AS: What are new learnings? Ideas you work on? Inspirations?
DR: This probably mostly shows in my CHR imaging right now, but I’m really concentrating on my music editing within the imaging I’m producing. Both “what” I’m using and “how” I’m doing it. I’m loving really challenging myself to find (or create) the perfect piece of music and pairing it with a great vocal grab from a contemporary artist that fits both musically and within the context of what the piece is all about.
AS: Any new tools you discovered lately?
DR: I’ve been working on streamlining my Pro Tools templates, to be honest. One of the best things that I learned over the years (and something Thommo was always preaching to us about) was to save everything. So I’m always doing mix outs of promos and work parts that I make use of again and again. I recently came up with a template that lets me record all my different passes in one go.
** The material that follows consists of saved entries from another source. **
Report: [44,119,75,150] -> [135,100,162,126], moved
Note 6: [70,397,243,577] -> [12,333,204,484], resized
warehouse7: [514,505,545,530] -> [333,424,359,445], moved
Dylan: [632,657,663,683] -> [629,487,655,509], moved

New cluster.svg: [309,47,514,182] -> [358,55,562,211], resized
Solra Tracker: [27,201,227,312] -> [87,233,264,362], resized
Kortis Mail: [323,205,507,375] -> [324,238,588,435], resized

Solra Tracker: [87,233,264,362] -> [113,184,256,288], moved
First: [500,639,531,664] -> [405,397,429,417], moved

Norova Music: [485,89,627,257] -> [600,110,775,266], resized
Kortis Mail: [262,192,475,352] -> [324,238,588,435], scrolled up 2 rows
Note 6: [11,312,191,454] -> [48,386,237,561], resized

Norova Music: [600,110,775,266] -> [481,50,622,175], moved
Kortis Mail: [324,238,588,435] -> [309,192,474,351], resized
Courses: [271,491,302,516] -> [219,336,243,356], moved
To explain a little further, I have created audio tracks that are fed by busses from the main session. They include bed and FX, FX only, VO only, music only and the full mix. Then rather than “bounce” the audio, I record-enable all those tracks and hit record, and all my mixes are done in the one pass. Then I just label them and export them to different folders on my work parts drive to be used again somewhere or other!!
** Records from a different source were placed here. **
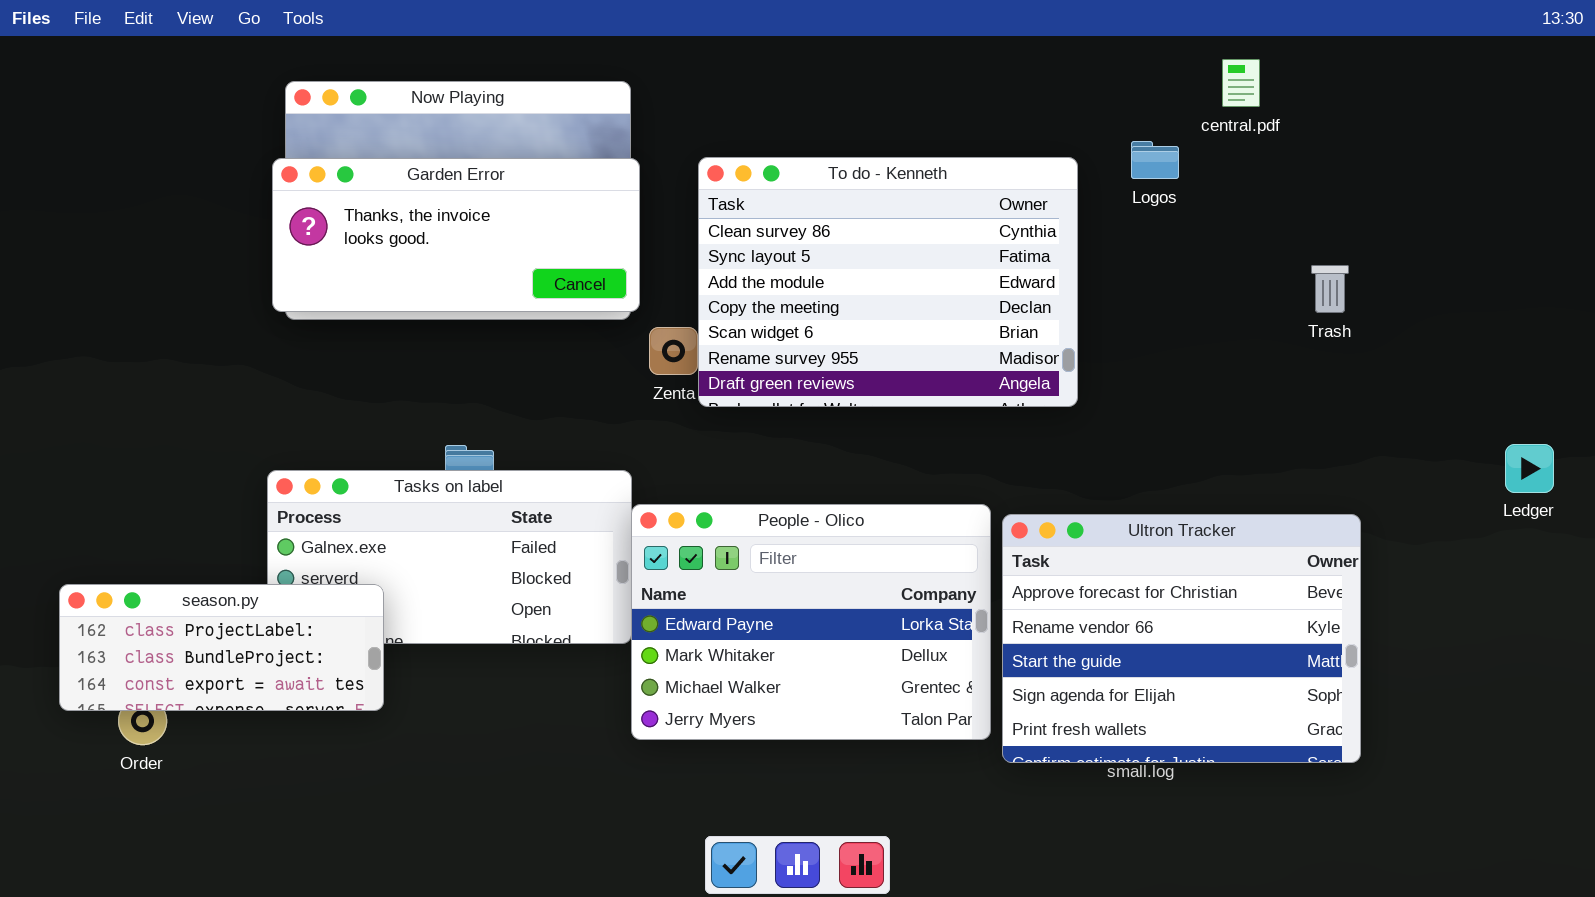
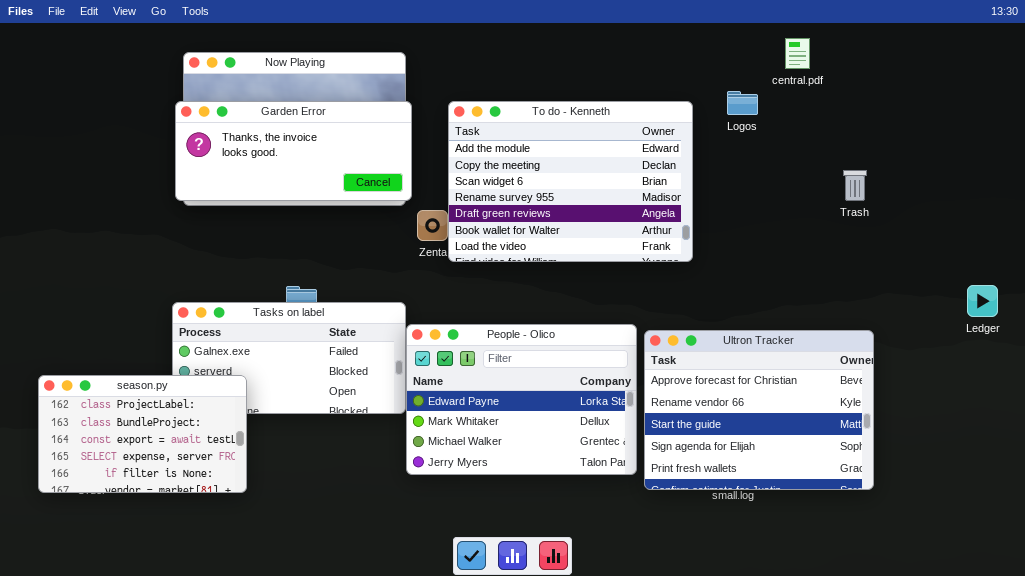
To do - Kenneth: [698,157,1078,407] -> [448,101,693,262], scrolled down 2 rows
season.py: [59,584,384,711] -> [38,375,247,493], resized

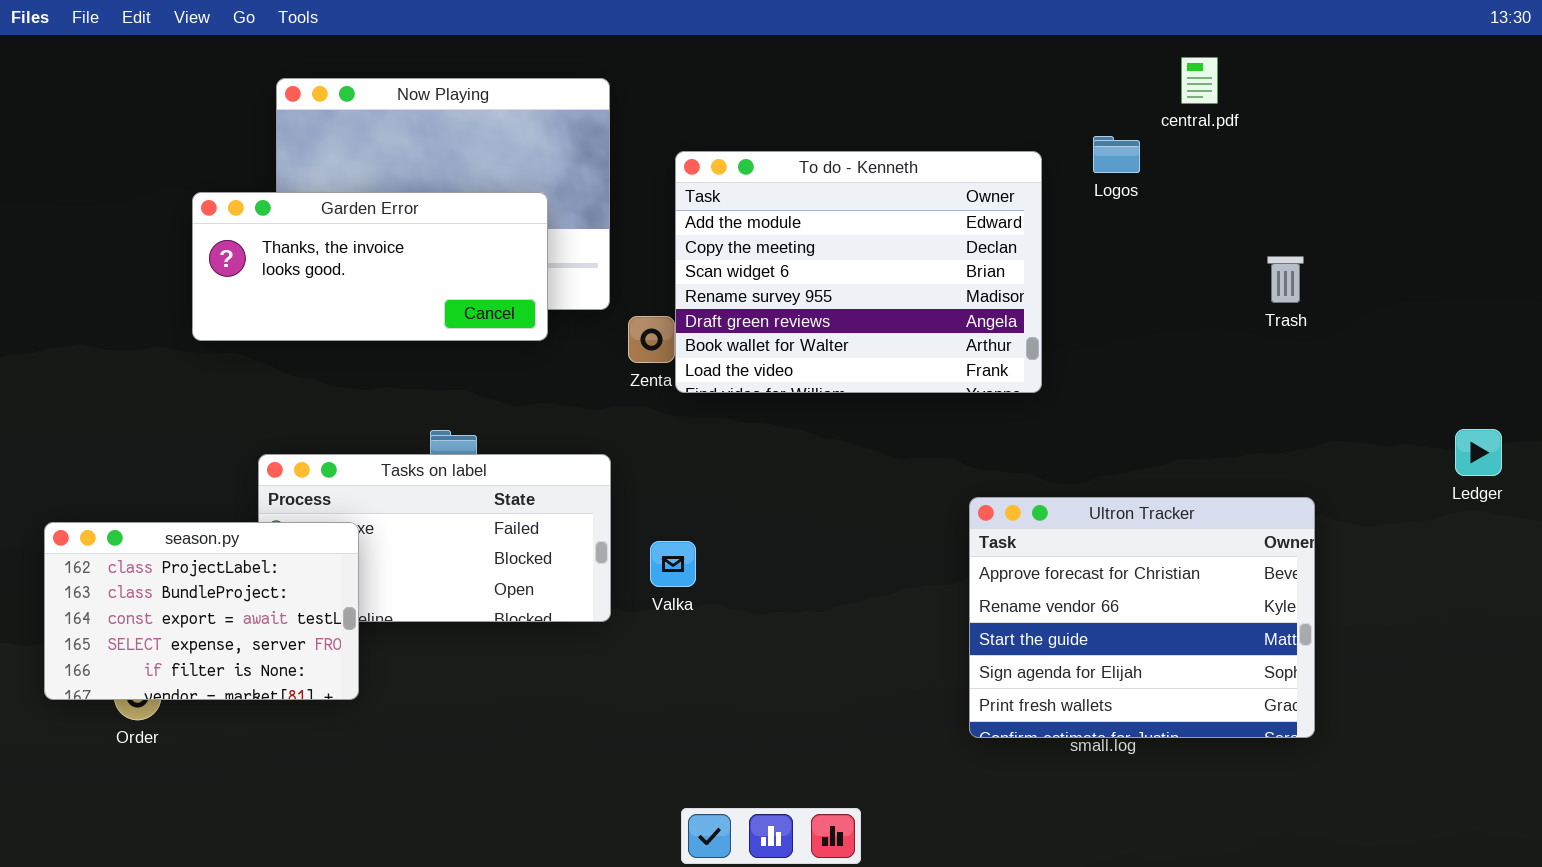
Garden Error: [175,101,412,201] -> [192,192,548,341], moved
People - Olico: [406,324,637,475] -> none, closed
season.py: [38,375,247,493] -> [44,522,359,700], moved

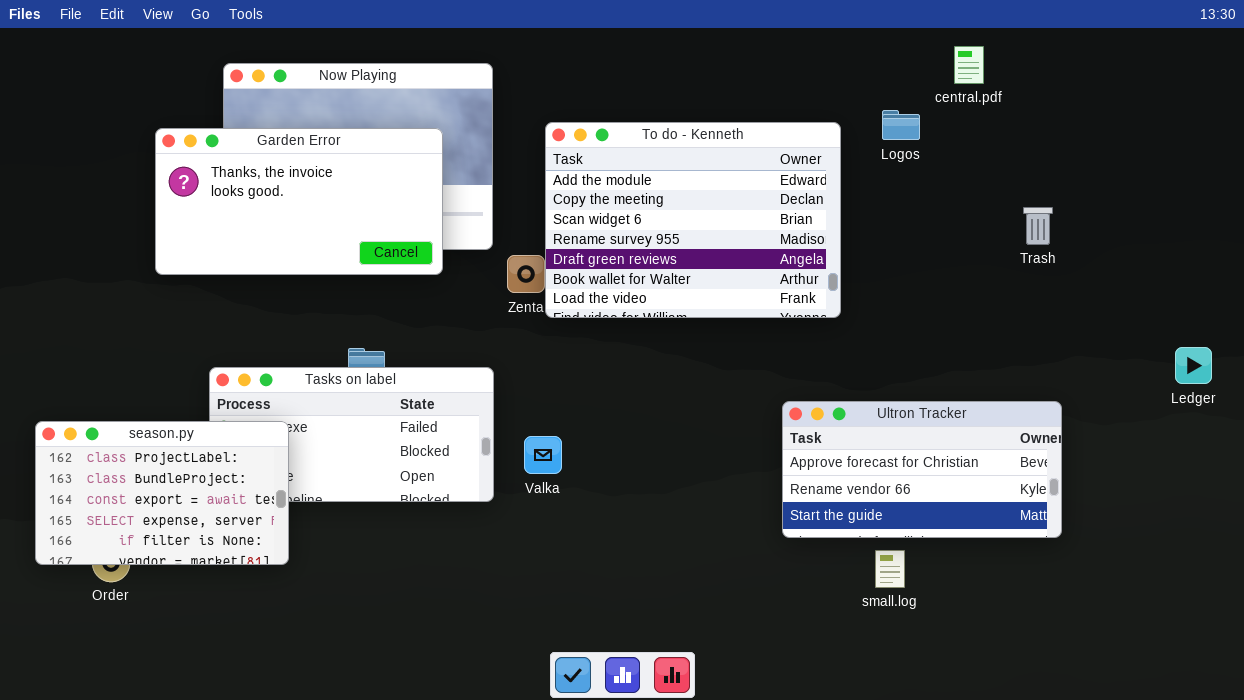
Garden Error: [192,192,548,341] -> [155,128,443,275], resized
Ultron Tracker: [969,497,1315,738] -> [782,401,1062,538], resized

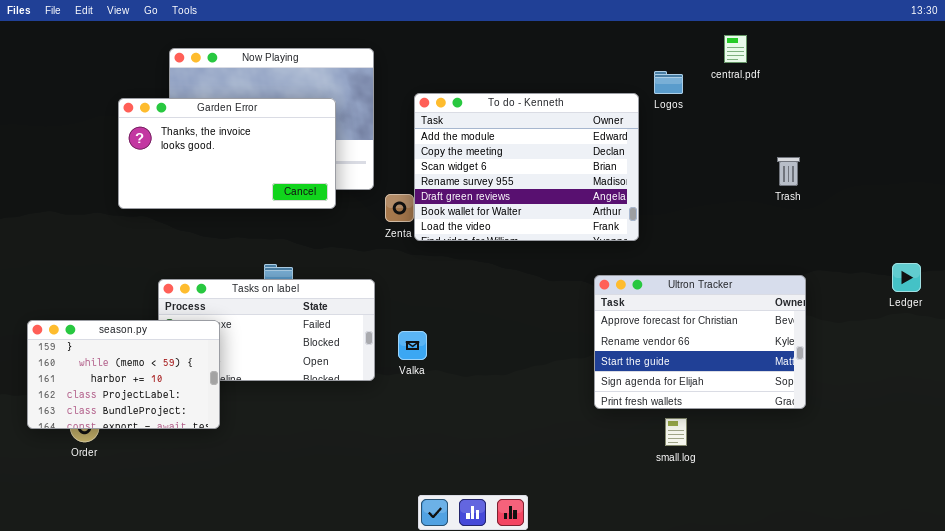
Logos: [882,110,920,140] -> [654,71,683,94], moved
Ultron Tracker: [782,401,1062,538] -> [594,275,806,409], resized
season.py: [35,421,289,565] -> [27,320,220,429], scrolled up 3 rows

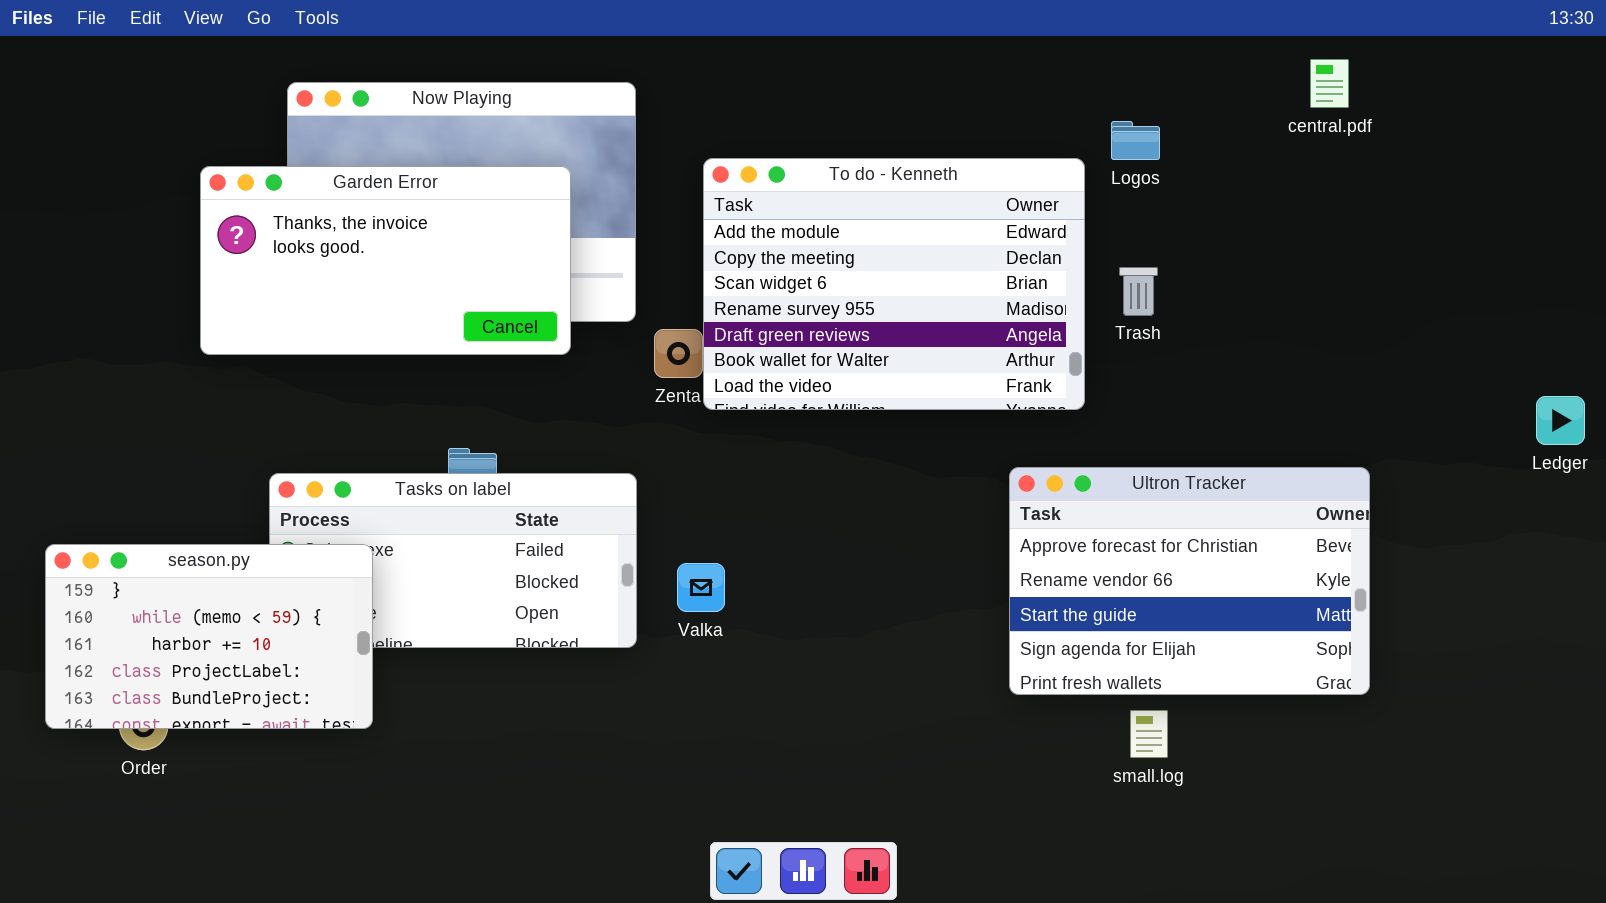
central.pdf: [724,35,747,63] -> [1310,59,1349,108], moved
Trash: [777,157,800,186] -> [1119,267,1158,316], moved
Ledger: [892,263,921,292] -> [1536,396,1585,445], moved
AS: Your favorite piece of imaging/production ever?
DR: God I wish I had a copy of it, but back in the early 90s when I was working at Triple M, we sent a listener into space (The Stratosphere anyway) in a Russian MIG jet fighter. They went to somewhere near Russia and went through basic pilot training before taking off and flying to where the Earth’s atmosphere meets space.
We called it “Red Angel” and Thommo (Jeff Thomas) made the promo. It was just mind blowing. It was made at a time before Pro Tools (on a 24 Track Analogue multi) and just kicked butt. Not so much in terms of amazing FX and crazy drops and montages, but in terms of theatre of the mind (the thing that radio and Thommo does best in my opinion) and creating excitement/vibe around an already awesome prize. The music came from a piece by [film composer] Amin Bahtia, and Thommo’s work (as usual) was mind-blowing.
AS: What would be your career advice for a youngster your twenty-year-old self?
DR: Be yourself, but at the same time challenge yourself. It’s something I try to do constantly these days but for a while, early in my career, I was probably guilty of just getting into a comfortable space and staying there. These days I’m working on all sorts of formats from Talk, to CHR to Rock (my spiritual place) and Country, plus the podcasts. I find challenging myself and pushing myself also brings out my best work. But the nice thing is, just when you think you have pushed yourself as far as you can go, you push a bit harder and all of a sudden you’ve achieved something even greater. The nice thing about this is that it’s a lesson that not only works in relation to imaging, but to getting better at anything! And it’s something I definitely try to teach my kids. Get uncomfortable, it’s a great place to be!!